Ancient trees blocked the starlight, standing ominous guard against an unknown threat. The meandering gravel path gently crunched and ground beneath our feet. Every so often a lantern cast a gentle, feeble barrier against the dark, warm in appearance only. It was cold. I had a flannel, fleece, and raincoat on, with a hat and gloves, but the chill seeped in like spring water washing over us. It did not help that two days ago we were in a tropical city, hiding from the full radiance of the sun and burning from the inside out from exotic spices.
Earlier that evening we had splurged on a real dinner, having subsisted mostly on vending machine commodities since arriving. We had a traditional meal for this day, Toshikoshi Soba, buckwheat noodles. They break easily, symbolizing letting go of hardships from the year. It is a warm, hardy meal perfect for cold days like this, but that was hours ago and its rejuvenating qualities had long since dissipated.

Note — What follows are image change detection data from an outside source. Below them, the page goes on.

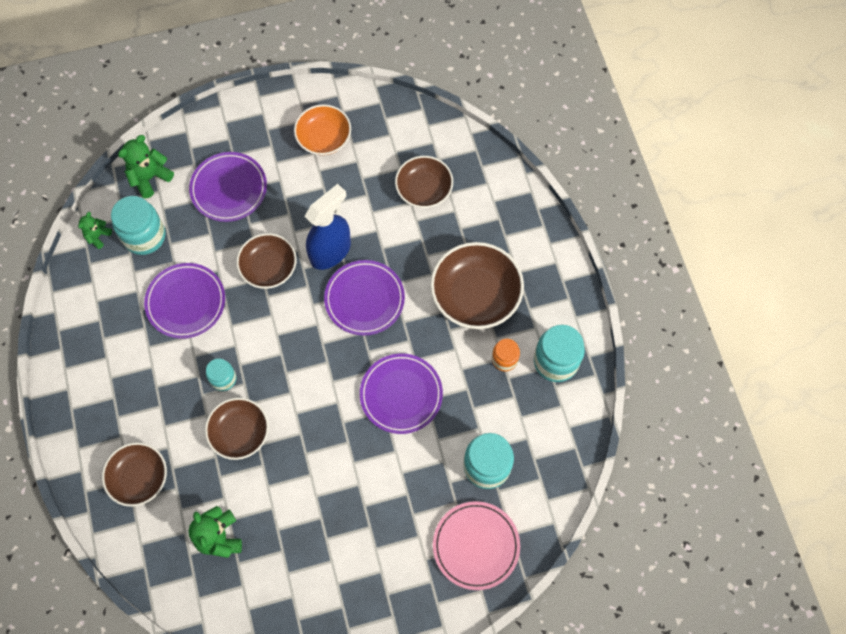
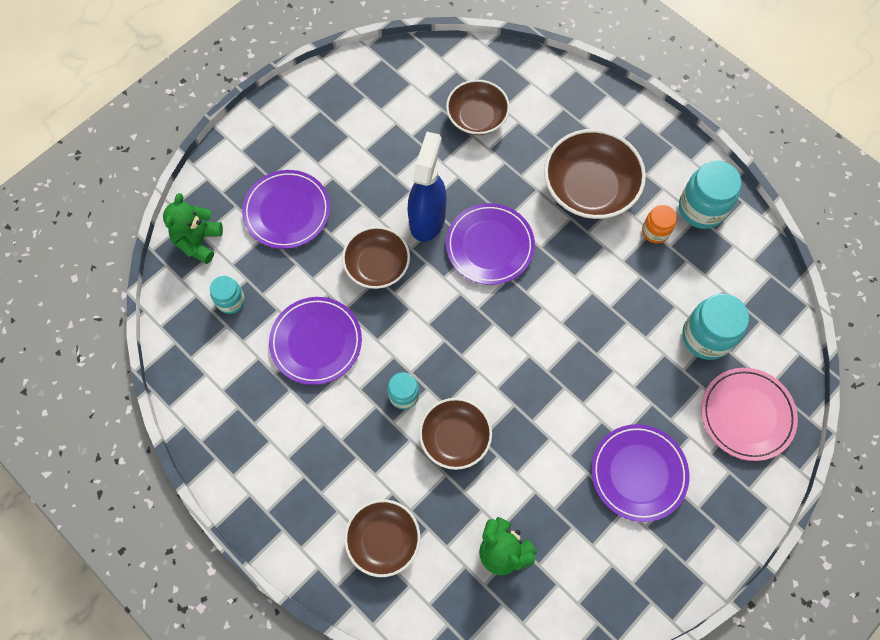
camera: 30 degrees left, 0 degrees up
green teddy bear [78,212,112,249] -> none
turquoise jar [111,196,165,255] -> turquoise jar [210,276,245,314], size x0.58
orange bowl [294,104,351,155] -> none
purple plate [360,353,443,434] -> purple plate moved to [591,424,689,522]

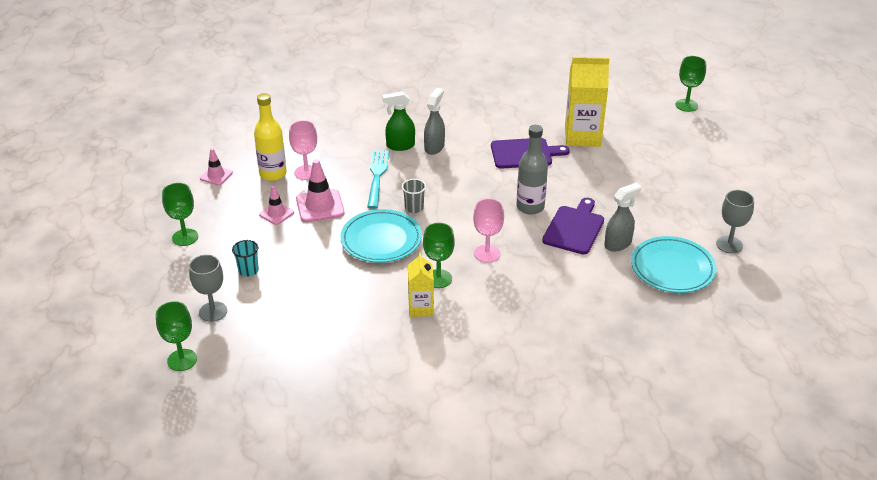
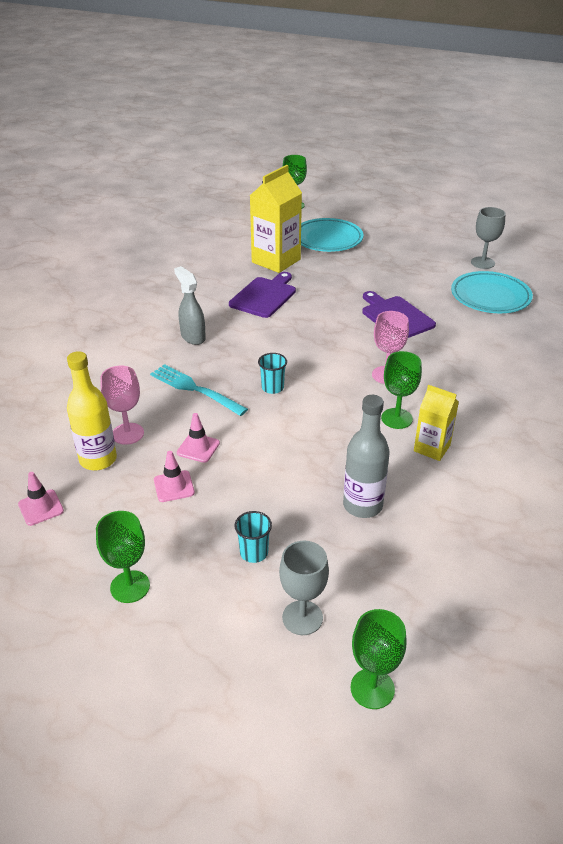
camera: 55 degrees left, 0 degrees up
pink traffic cone [296,159,345,222] -> pink traffic cone [177,413,220,463], size x0.61
turquoise plate [340,209,422,263] -> turquoise plate moved to [301,218,363,252]
green spray bottle [382,91,415,151] -> none
grey cup [402,179,426,213] -> turquoise cup [258,353,287,394]
grey bottle [516,125,548,215] -> grey bottle moved to [343,395,390,518]
grey spray bottle [604,183,641,251] -> none

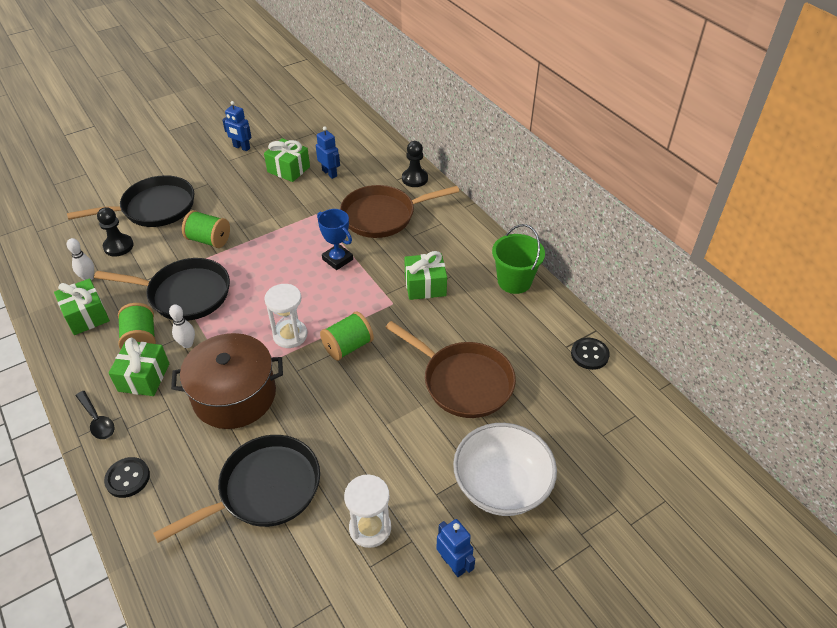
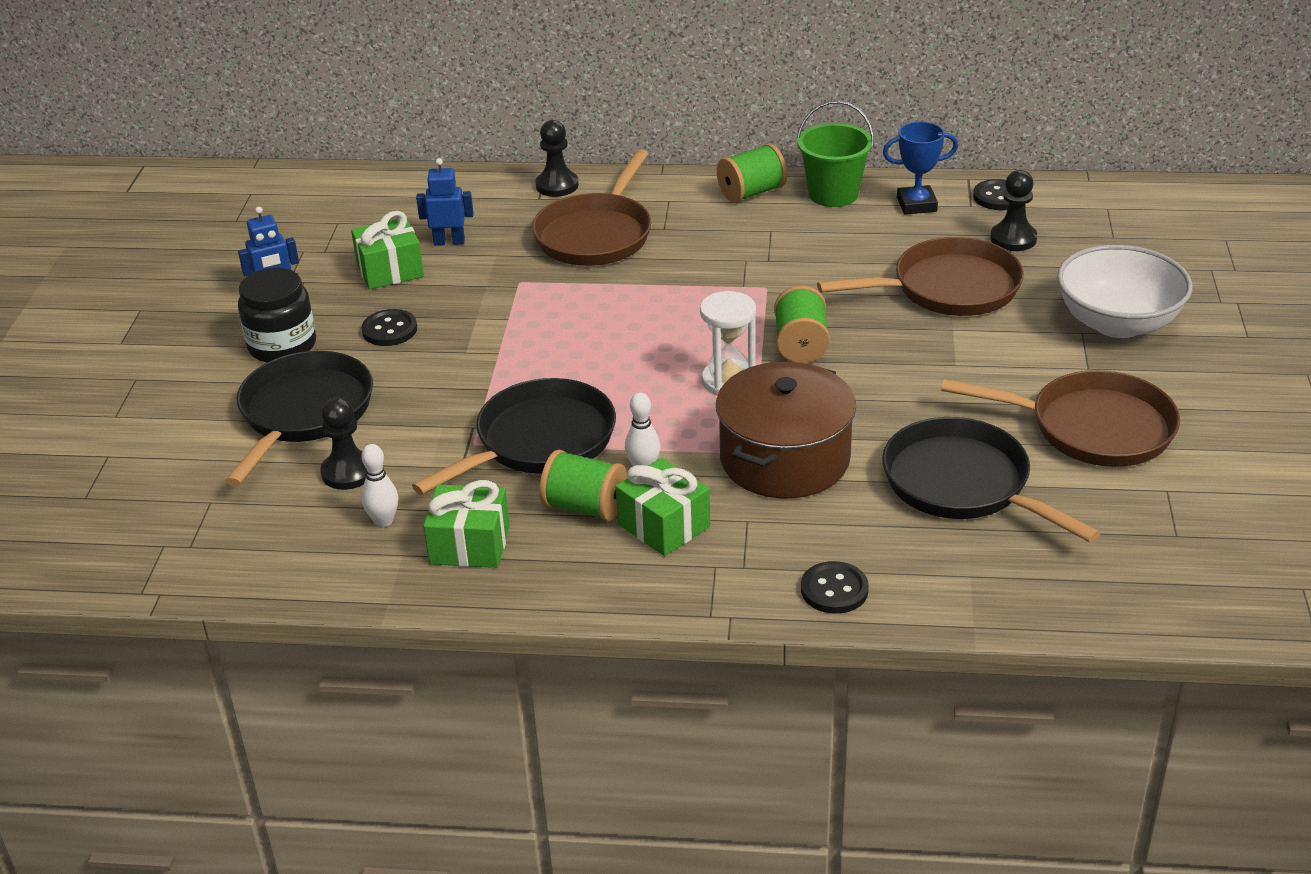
camera: 50 degrees left, 10 degrees down
black spoon [76,391,115,439] -> none
black pan [153,435,320,543] -> black pan turned 45 degrees counterclockwise [882,417,1101,542]
green spool [182,210,230,248] -> green spool moved to [717,143,787,203]
blue trophy [317,209,353,270] -> blue trophy moved to [883,121,958,215]
white hourglass [344,475,391,548] -> brown pan [941,370,1180,467]
green gift [404,251,447,300] -> none
blue robot [436,519,475,577] -> none
none -> black jar [238,268,316,362]
none -> black button [361,309,417,346]
none -> black pawn [990,170,1037,251]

As our path neared its terminus, silent shadows crept up alongside. First one, then a few, growing ever more crowded. Before long, they blocked our way. We were hemmed in on all sides, part of a dark, silent mass in the night, watched over by the giant pine branches. Anticipation was growing. The time to pass through the dark into the rebirth of hopes and dreams was drawing near. Hatsumoda.
Loudspeakers cracked and shrilled us wide-awake. A mass of voices split the night shouting, “Go…yon…san…NI…ICHI…HURRA!!!” Amidst the cheers, a deep rumble washed over us. Drums vibrated through the earth faster and faster, culminating in a final THUD. Our group lurched forward and stopped, lurched and stopped. A dozen iterations later and we passed through the gates into the light of Meiji Shrine.
Gray flagstones replaced gravel in a square surrounded by curved roofs and wooden pillars. Shadows fled to reveal three columns of joyful Shinto worshipers orderly converging. In groups of 20 or so, we went before the priests, where we flung a shower of coins, jingling like little bells against the shrine. We all wanted good luck.
After our turn was over, attendants ushered us to a city of tents aglow with lanterns, lights, heaters, and stoves. Over 3 million people would come through here in the next three days, and the food vendors were ready! Fried food quickly filled our stomachs and warm sake banished the cold from our bones. All around, people cheered and toasted, their cheeks quickly reddening. Music warmed the soul, and a kaleidoscope of colors paraded past. Once our senses had their fill, we made our way back to the hotel, where we waited with the rest of the country for Hatsuhinode.
Inky black to gray, relenting to pale yellow, the next year draws near.
Winter - bleak and chill, yields to the cherry blossom, sweet life replenished.
A sliver of red, appears at the horizon, heralding the day.
Hatsuhinode, first Sunrise of the New Year, greets our joyful eyes!
Amidst the raging storms of life
Never flinch, o heart of man —
No more than the wind-tossed pine
Deep-rooted in the rock
~ Emperor Meiji
This year I doubt we will stay up the whole night to enjoy Hatsuhinode. I will, however, try my best to make Toshikoshi Soba because I think I could use a clean break from 2016. Happy New Year to you and yours, and best of wishes in 2017.
Getting There: GPS Coordinates 35.675647, 139.699439
Take the Yamanota, Chiyoda, or Fukutoshin Line to Harajuku Station, at the South Shrine Gate.